Thirdly, the external validity of the model may be constrained. Its performance might not translate well to different populations or settings that vary in terms of demographics, resources, social support systems, behavioral norms, or care practices. Moreover, the model’s temporal validity may be affected as health care practices, risk factor prevalence, and population characteristics can evolve over time, further influencing model applicability.

Lastly, although the multiclass classification approach employed in this study provides a more refined analysis than binary classification, it does not account for the exact combinations or co-occurrence patterns of specific mental disorders. Additionally, it does not incorporate the severity or intensity of the conditions, which are critical in understanding the full spectrum of mental health comorbidity. This limitation underscores the need for more detailed clinical data and longitudinal approaches in future research to better capture the complexity of mental health conditions.

Conclusion

This study represents an innovative effort to leverage machine learning techniques to predict mental health outcomes and identify potential risk factors associated with mental health comorbidity among youth, using data from the Rwanda Mental Health Cross-Sectional Survey. The study demonstrated the potential of machine learning in predicting mental health vulnerability.

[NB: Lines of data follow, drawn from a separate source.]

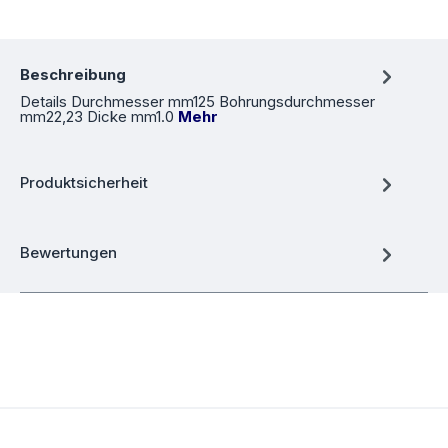
Beschreibung
Details Durchmesser mm125 Bohrungsdurchmesser
mm22,23 Dicke mm1.0
Mehr
Produktsicherheit
Bewertungen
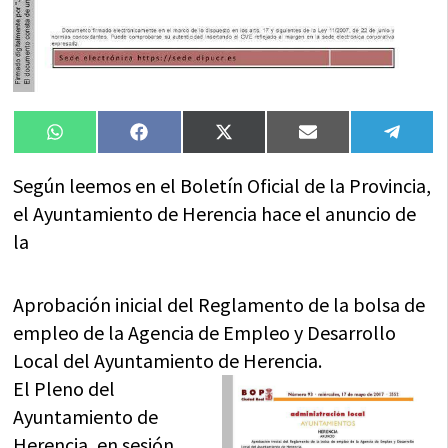
Compartir
Compartir
Compartir
Compartir
Compa
WhatsApp
Facebook
X
Email
Tele
en
en
en
en
en
(Twitter)
Según leemos en el Boletín Oficial de la Provincia,
el Ayuntamiento de Herencia hace el anuncio de
la
Aprobación inicial del Reglamento de la bolsa de
empleo de la Agencia de Empleo y Desarrollo
Local del Ayuntamiento de Herencia.
El Pleno del
Ayuntamiento de
Herencia, en sesión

The findings indicate that the random forest model outperformed other models in identifying factors contributing to mental health vulnerability, achieving an accuracy of 87.8% and an AUC of 83.59%. Exposure to traumatic events, violence, heavy drinking, and a family history of mental health issues emerged as the most significant risk factors associated with the development of at least one mental disorder. The random forest model also showed solid performance in predicting mental health comorbidity, with an accuracy of 75% and an AUC of 0.738. However, the F1-score of 71.1% indicates a modest limitation in detecting comorbidity cases, particularly in the context of highly imbalanced data.

Key factors such as traumatic experiences, exposure to violence, affiliation with pro-social groups, family history of mental disorders, experiences of lifetime loss, heavy drinking, and prior mental health conditions were identified as significant predictors of mental health comorbidity. These findings are consistent with existing literature and further underscore the importance of addressing these risk factors in youth mental health interventions.

This study contributes to the existing body of knowledge by demonstrating the applicability of machine learning models in mental health research within the Rwandan context. Moreover, it highlights the importance of identifying and addressing high-risk factors in mental health interventions and policies. The findings emphasize the need for targeted support and tailored strategies for individuals who are at an increased risk of developing mental health conditions.